How to complete this task: Everything from the line holding "ring mcp: (169, 186)" to the last line of the material below must be retyped exactly, minus any pictures.
════════
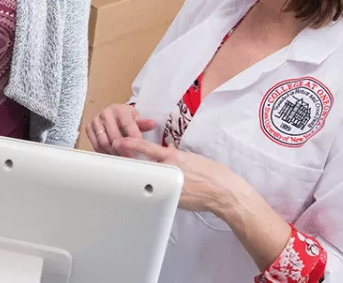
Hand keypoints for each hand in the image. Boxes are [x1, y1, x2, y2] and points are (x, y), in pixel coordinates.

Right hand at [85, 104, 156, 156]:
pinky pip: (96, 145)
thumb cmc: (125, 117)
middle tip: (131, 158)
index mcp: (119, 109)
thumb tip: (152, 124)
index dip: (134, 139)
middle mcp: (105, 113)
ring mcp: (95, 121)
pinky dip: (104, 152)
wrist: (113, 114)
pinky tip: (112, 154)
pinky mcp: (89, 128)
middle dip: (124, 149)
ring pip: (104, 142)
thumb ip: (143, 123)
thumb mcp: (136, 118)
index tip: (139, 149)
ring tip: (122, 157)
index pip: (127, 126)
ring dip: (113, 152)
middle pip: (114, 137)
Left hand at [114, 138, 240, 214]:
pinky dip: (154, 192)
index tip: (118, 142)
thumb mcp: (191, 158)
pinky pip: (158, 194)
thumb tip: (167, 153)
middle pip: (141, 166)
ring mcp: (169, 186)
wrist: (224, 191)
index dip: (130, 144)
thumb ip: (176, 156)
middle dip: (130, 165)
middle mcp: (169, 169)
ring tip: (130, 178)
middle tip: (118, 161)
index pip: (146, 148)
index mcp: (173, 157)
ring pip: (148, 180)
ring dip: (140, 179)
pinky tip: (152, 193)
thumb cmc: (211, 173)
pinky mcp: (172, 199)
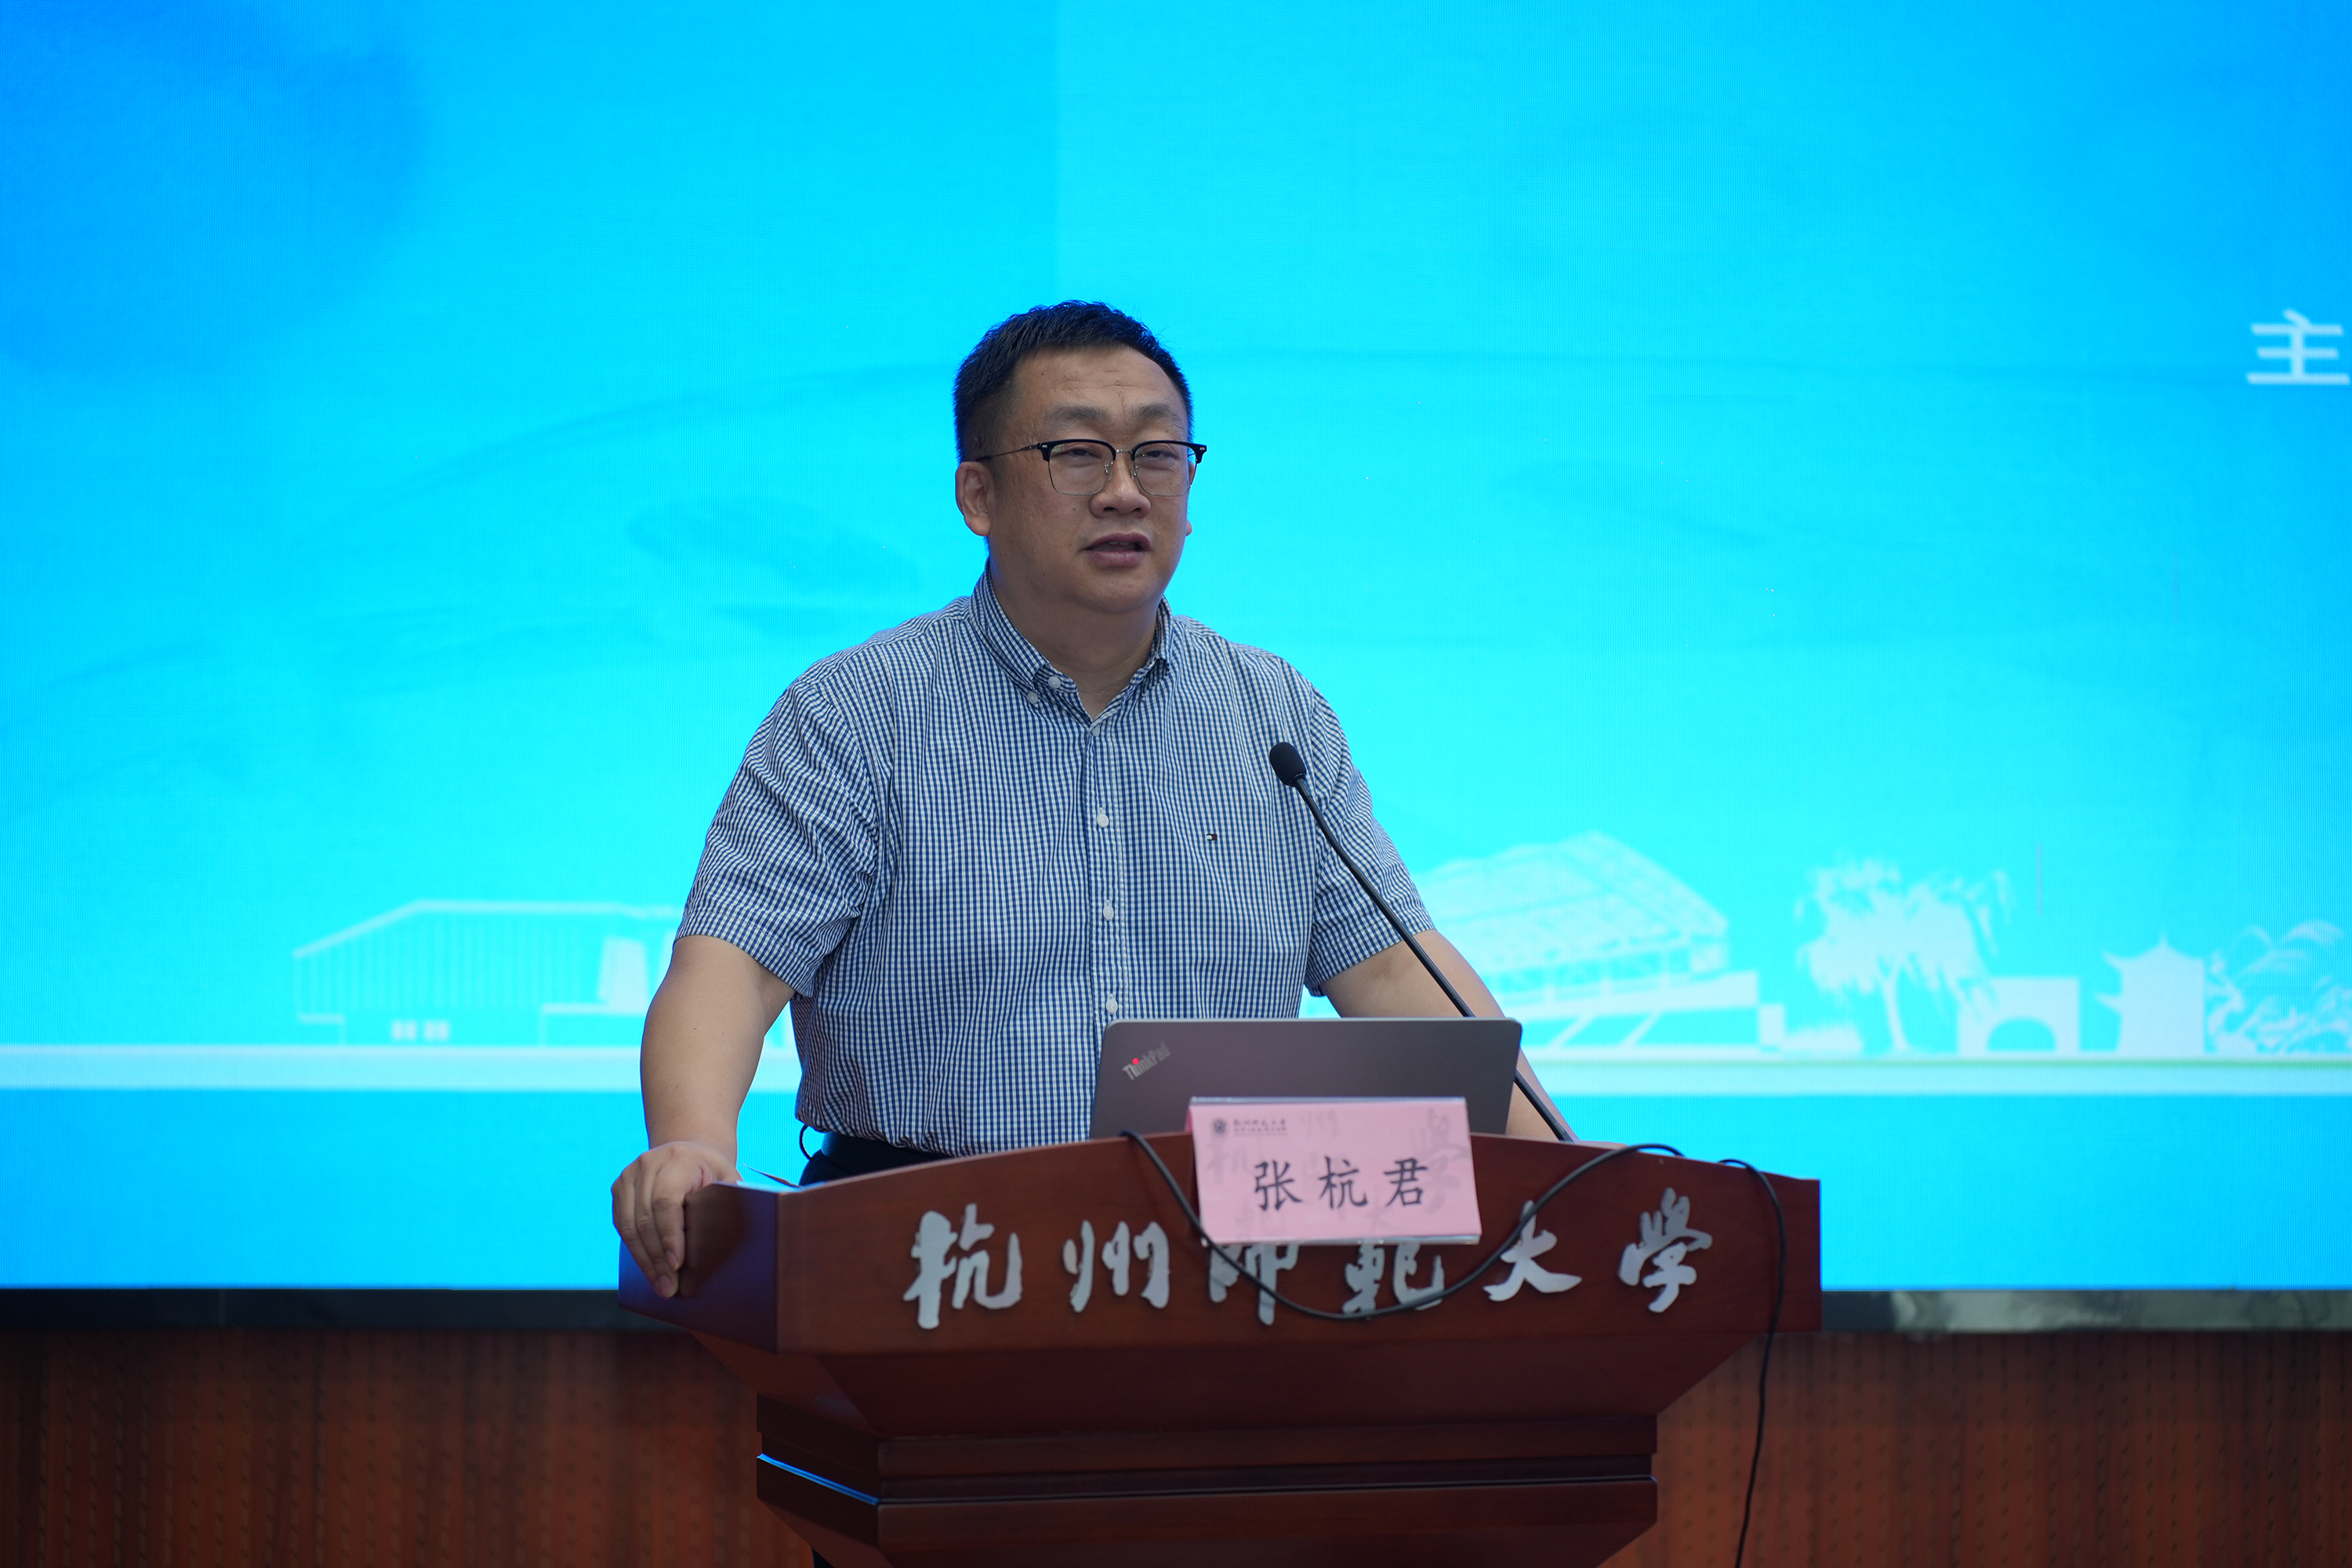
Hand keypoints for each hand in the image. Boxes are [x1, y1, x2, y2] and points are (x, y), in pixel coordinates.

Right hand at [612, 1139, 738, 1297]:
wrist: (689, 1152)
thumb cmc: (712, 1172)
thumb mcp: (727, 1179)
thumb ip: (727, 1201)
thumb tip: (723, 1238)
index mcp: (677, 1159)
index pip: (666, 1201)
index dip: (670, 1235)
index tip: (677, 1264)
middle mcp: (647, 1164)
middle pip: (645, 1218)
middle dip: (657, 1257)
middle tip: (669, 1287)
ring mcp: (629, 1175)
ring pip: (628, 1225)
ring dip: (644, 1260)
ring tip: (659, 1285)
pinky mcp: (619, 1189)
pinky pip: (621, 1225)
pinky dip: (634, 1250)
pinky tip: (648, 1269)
════════
Response to this exercise:
ring mcp: (169, 186)
wrist: (224, 191)
index dip: (130, 144)
thumb ip: (176, 156)
middle dip: (130, 165)
middle mcp: (169, 169)
ring tip: (130, 178)
middle tip: (118, 161)
index pip: (146, 148)
index mcp: (173, 157)
ring pip: (148, 180)
ring dip: (140, 179)
pinky tip: (152, 193)
thumb cmc: (211, 173)
pinky mcp: (172, 199)
Hand keypoints for each hand in the image. Boxes are [x1, y1, x2, y2] and points are (x, y), in pixel coordinates.

Right hand at [612, 1139, 738, 1297]:
wrist: (689, 1152)
thumb cmc: (712, 1172)
thumb mcp: (727, 1179)
thumb ip: (727, 1201)
thumb tip: (723, 1238)
index mcp: (677, 1159)
index pip: (666, 1201)
index dip: (670, 1235)
index tip: (677, 1264)
middle mcp: (647, 1164)
middle pip: (645, 1218)
middle dip: (657, 1257)
middle tip: (669, 1287)
ring mcp: (629, 1175)
ring pip: (628, 1225)
ring dip: (644, 1260)
ring tip: (659, 1285)
pinky mcp: (619, 1189)
pinky pip: (621, 1225)
pinky dip: (634, 1250)
pinky tip: (648, 1269)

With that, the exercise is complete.